Bu sebeple, “İtaat algımızı revize etmemiz ve mutedil anlayışlara yaklaşmamız,
aile ilişkilerimizi güçlendirecek bir unsur olabilir mi?” arayışındayım. Hem Kur’ân-ı
Kerim’de geçen ayetlere atfedilen mânâyı itaat değil de ihsan olarak anlamak,
İslâm geleneği ile daha çok örtüşen bir tutum. Bu anlamda yeni aile ve eğitim
modelinin İslâm ile örtüştüğü nokta, çocuğa sevgiyle birlikte saygı da
gösterilmesi gerektiğidir.
Peygamber
Efendimizin çocuklara selâm vermesi, hastalandıkları zaman tıpkı yetişkinlere
yaptığı gibi hasta ziyaretine gitmesi, kuşu ölen bir çocuğa taziyeye gitmesi,
çocuklara ne kadar saygı duyduğunun göstergesidir.
Babası
tarafından istemediği bir erkekle evlendirilen bir genç kızın şikâyeti üzerine
Rasulullah Efendimiz, nikâh akdini feshetmiştir.
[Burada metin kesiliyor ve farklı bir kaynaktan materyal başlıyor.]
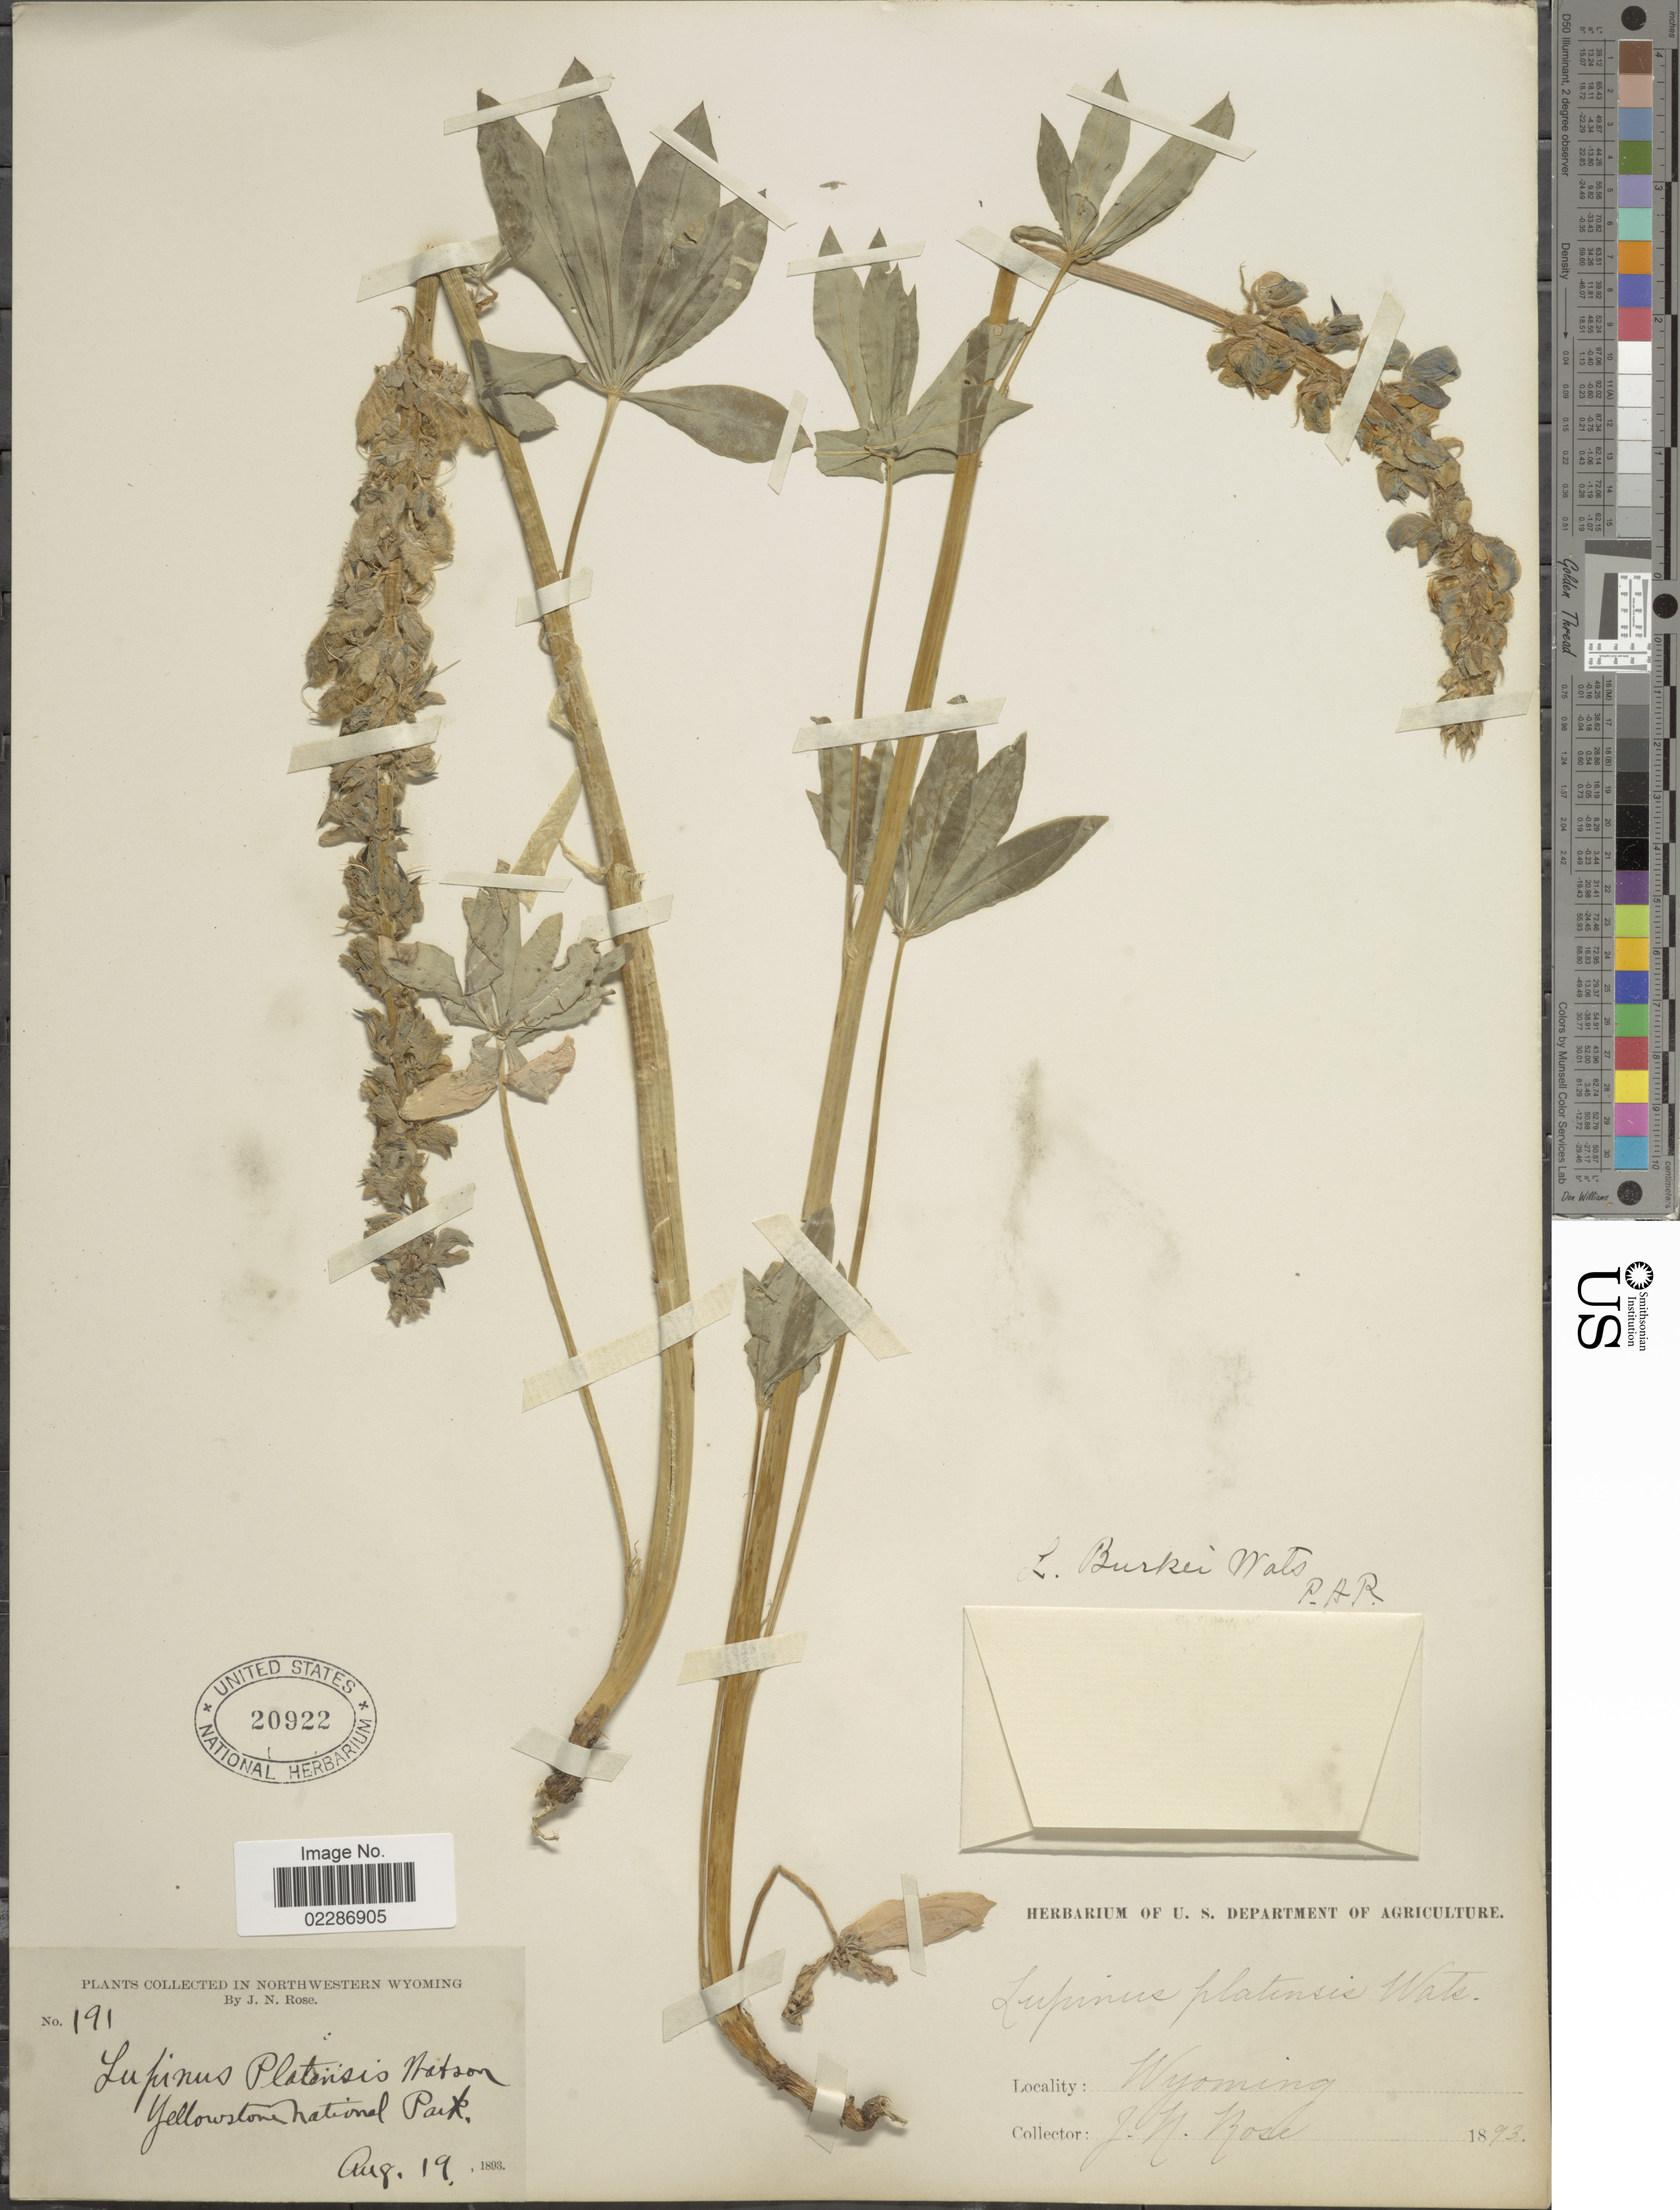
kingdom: Plantae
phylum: Tracheophyta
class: Magnoliopsida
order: Fabales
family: Fabaceae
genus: Lupinus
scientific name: Lupinus burkei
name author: S. Watson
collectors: J. N. Rose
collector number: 191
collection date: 1893-08-19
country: United States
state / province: Wyoming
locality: Northwestern Wyoming, Yellowstone National Park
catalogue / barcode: US 20922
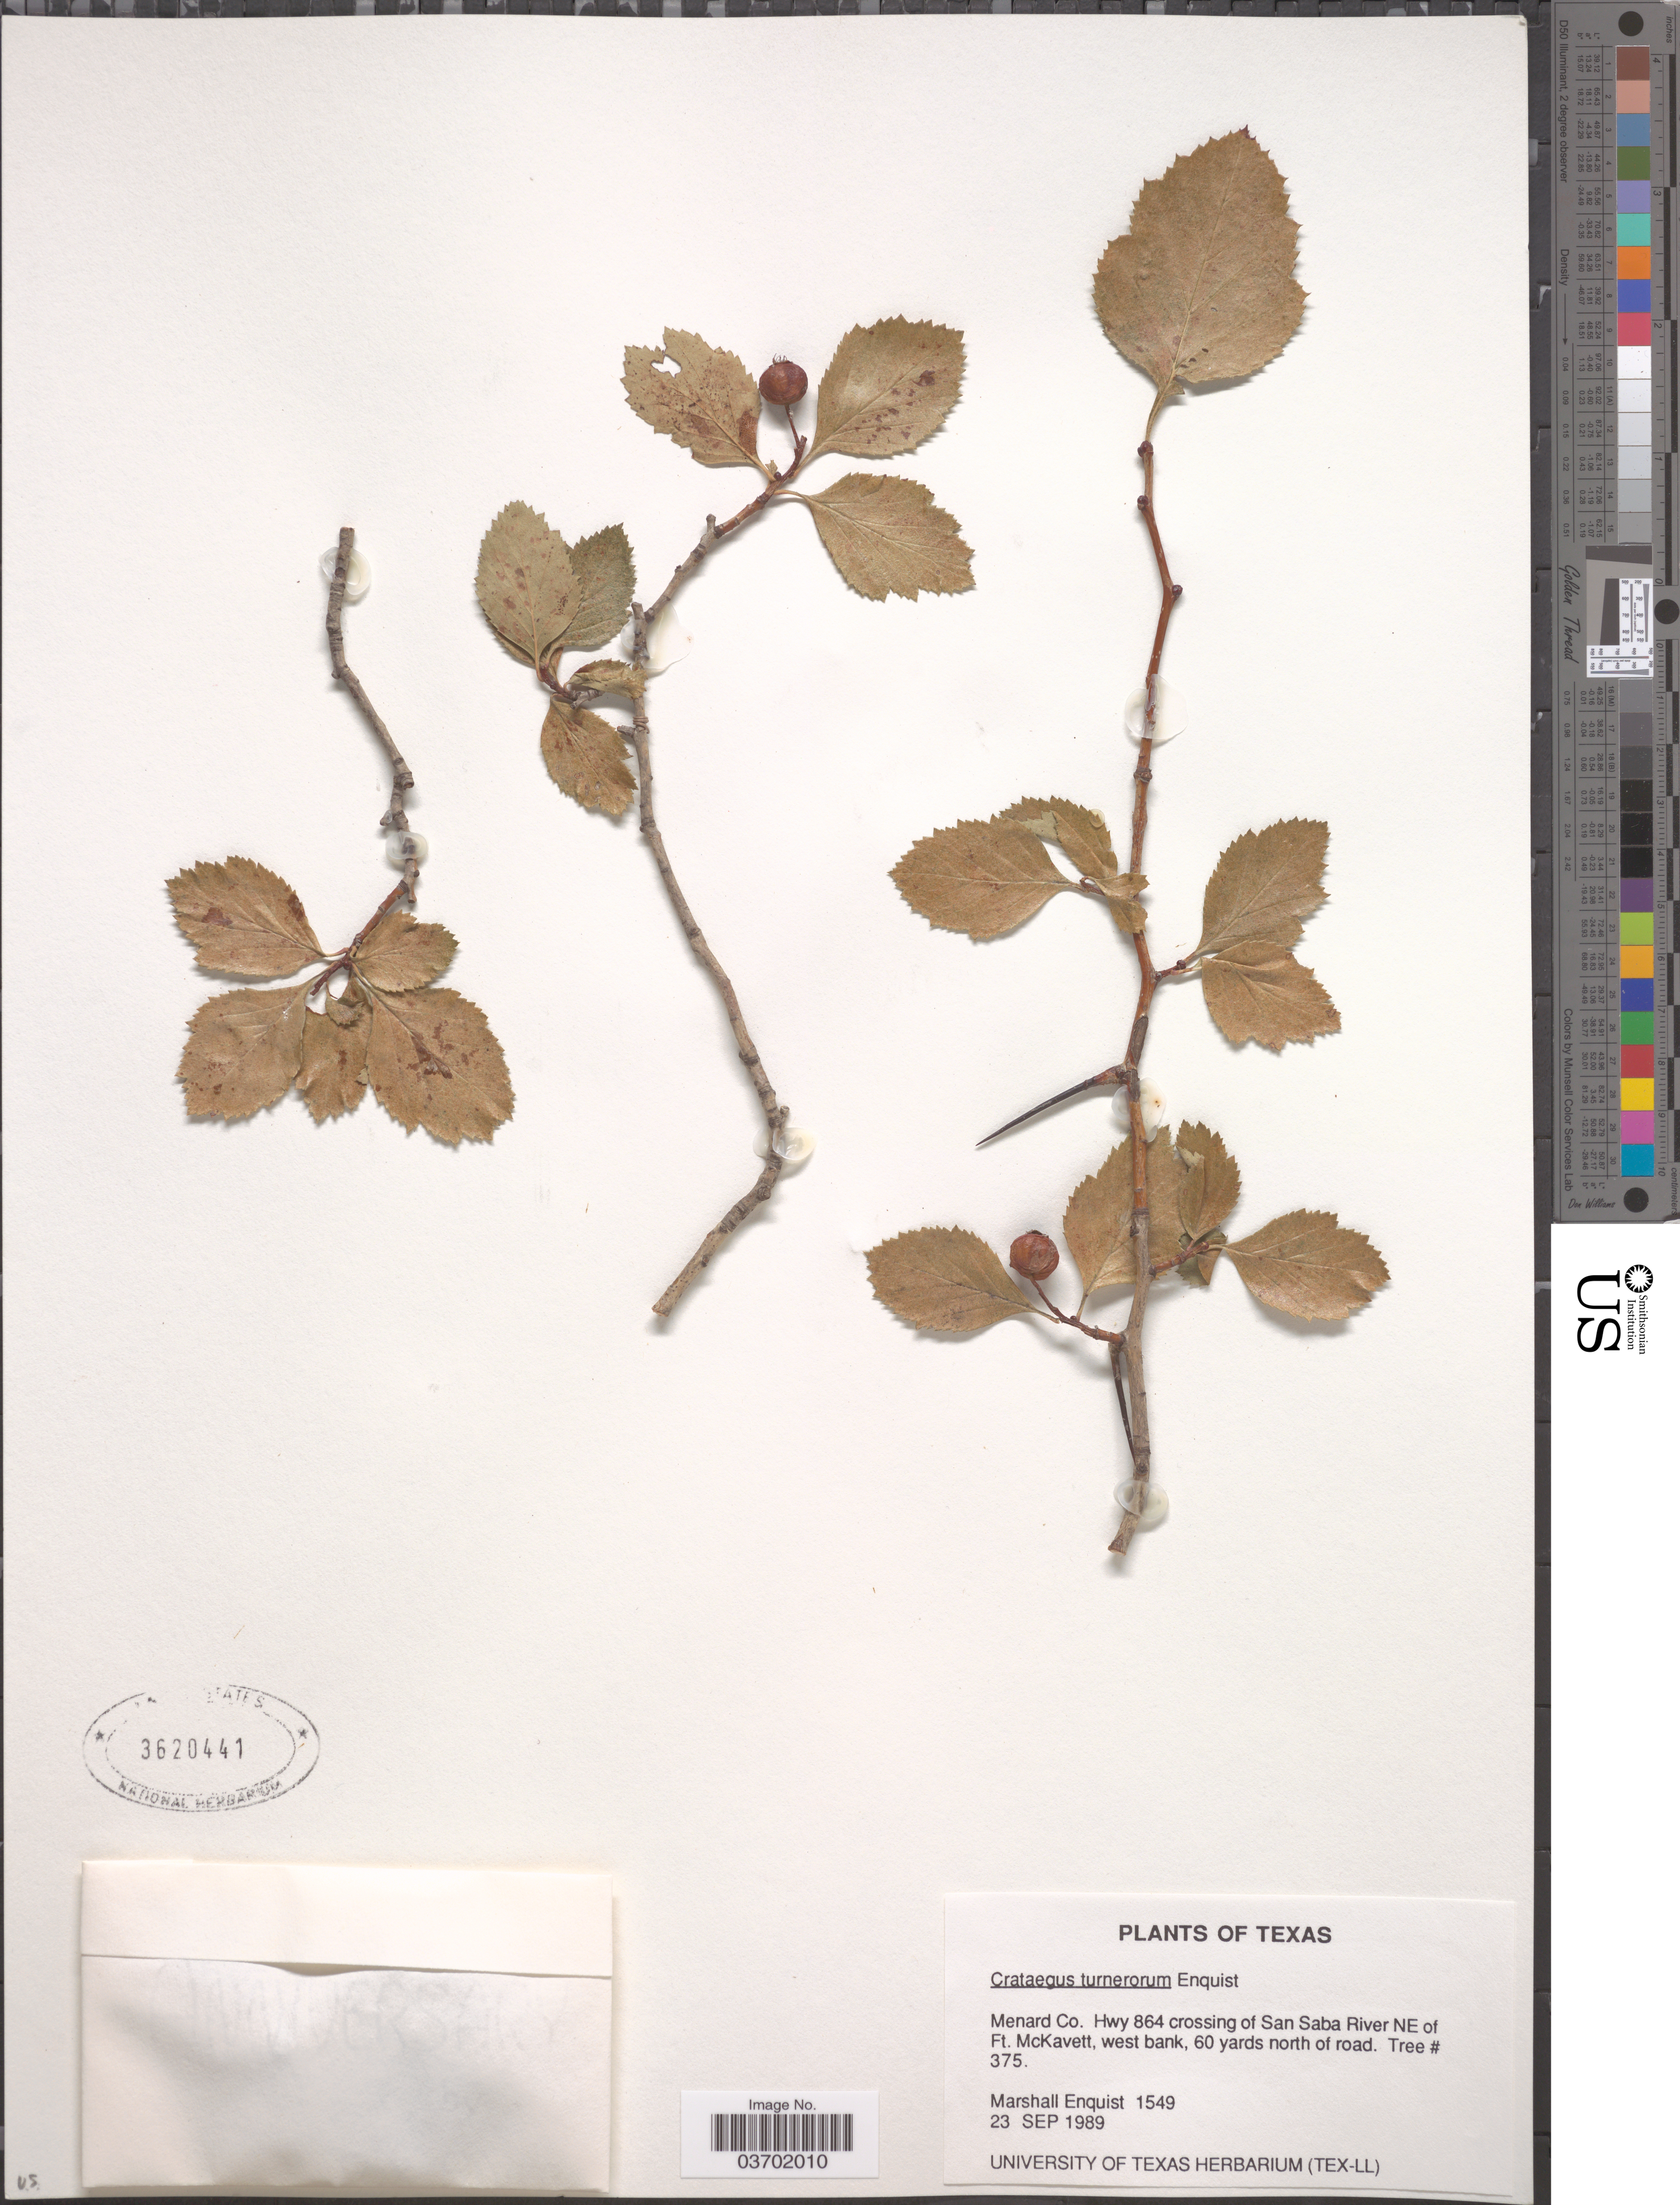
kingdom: Plantae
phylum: Tracheophyta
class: Magnoliopsida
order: Rosales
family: Rosaceae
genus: Crataegus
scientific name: Crataegus turnerorum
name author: Enquist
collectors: M. Enquist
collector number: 1549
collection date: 1989-09-23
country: United States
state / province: Texas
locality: Menard Co. Hwy 864 crossing of San Saba River NE of Ft. McKavett, west bank, 60 yards north of road.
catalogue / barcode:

Eğer değişmez ilke anne babaya
itaat olmuş olsaydı ve çocuğun seçme özgürlüğü olmasaydı, Peygamber Efendimiz
bu kıza babasının sözüne uyup kaderine razı olmasını ve bu adamla evlenmesi
gerektiğini söylerdi. Ayrıca kız, babasını şikâyet ettiği için uyarılırdı.
Lokman
Sûresi 15’inci ayette, “Eğer anne baban, hakkında bilgin olmayan bir şeyi Bana
ortak koşman için seni zorlarlarsa, bu durumda onlara uyma ama yine de onlara
dünyada iyi davran” buyuruluyor. Çocuk ile anne baba arasında inanç gibi ciddî
bir konu üzerinde bile anlaşmazlık, çocuğun anne babaya iyi davranıp kendi
istediğini yapabilmesiyle çözülebiliyorsa, genel olarak hayatında da anne babaya
iyi davranarak, onlarla anlaşmazlık yaşadığı noktada kalplerini kırmadan kendi
istediğini yapabilmesi gerekir. Dolayısıyla beklenti ve öğreti, itaat değil de
ihsan olursa, hayâl kırıklığımız ve şikâyetlerimiz de önemli ölçüde azalır.
İsra Sûresi 23’üncü ayette, “Rabbin, sadece Kendisine kulluk etmenizi ve anne babanıza iyi davranmanızı emretti. Onlardan biri veya ikisi senin yanında yaşlanırsa onlara öf bile deme! Onları azarlama! İkisine de gönül alıcı güzel sözler söyle” buyuruluyor. İlk dönemlerde ayetteki “ihsan” kelimesi, onlara iyilik etmek, destek olmak, müşkül duruma düşerlerse ihtiyaçlarını gidermek, güzel sözle ve yumuşak davranmak gerektiği şeklinde yorumlanmışsa da, sonraki dönemlerde anne babanın dediğinden çıkmamak, önünden yürümemek, bir dediğini iki etmemek şeklinde yorumlanmıştır. Oysa sonraki dönemlerde yapılan bu yorumlamanın isabetli olmadığı, Kur’ân’ın bütününe bakılırsa görülecektir. Çünkü kişi öbür dünyaya tek başına gidecektir. Orada da hesabını kendisi verecektir. Ve sorumluluk almak bazen bir yük olabileceği gibi bir haktır da.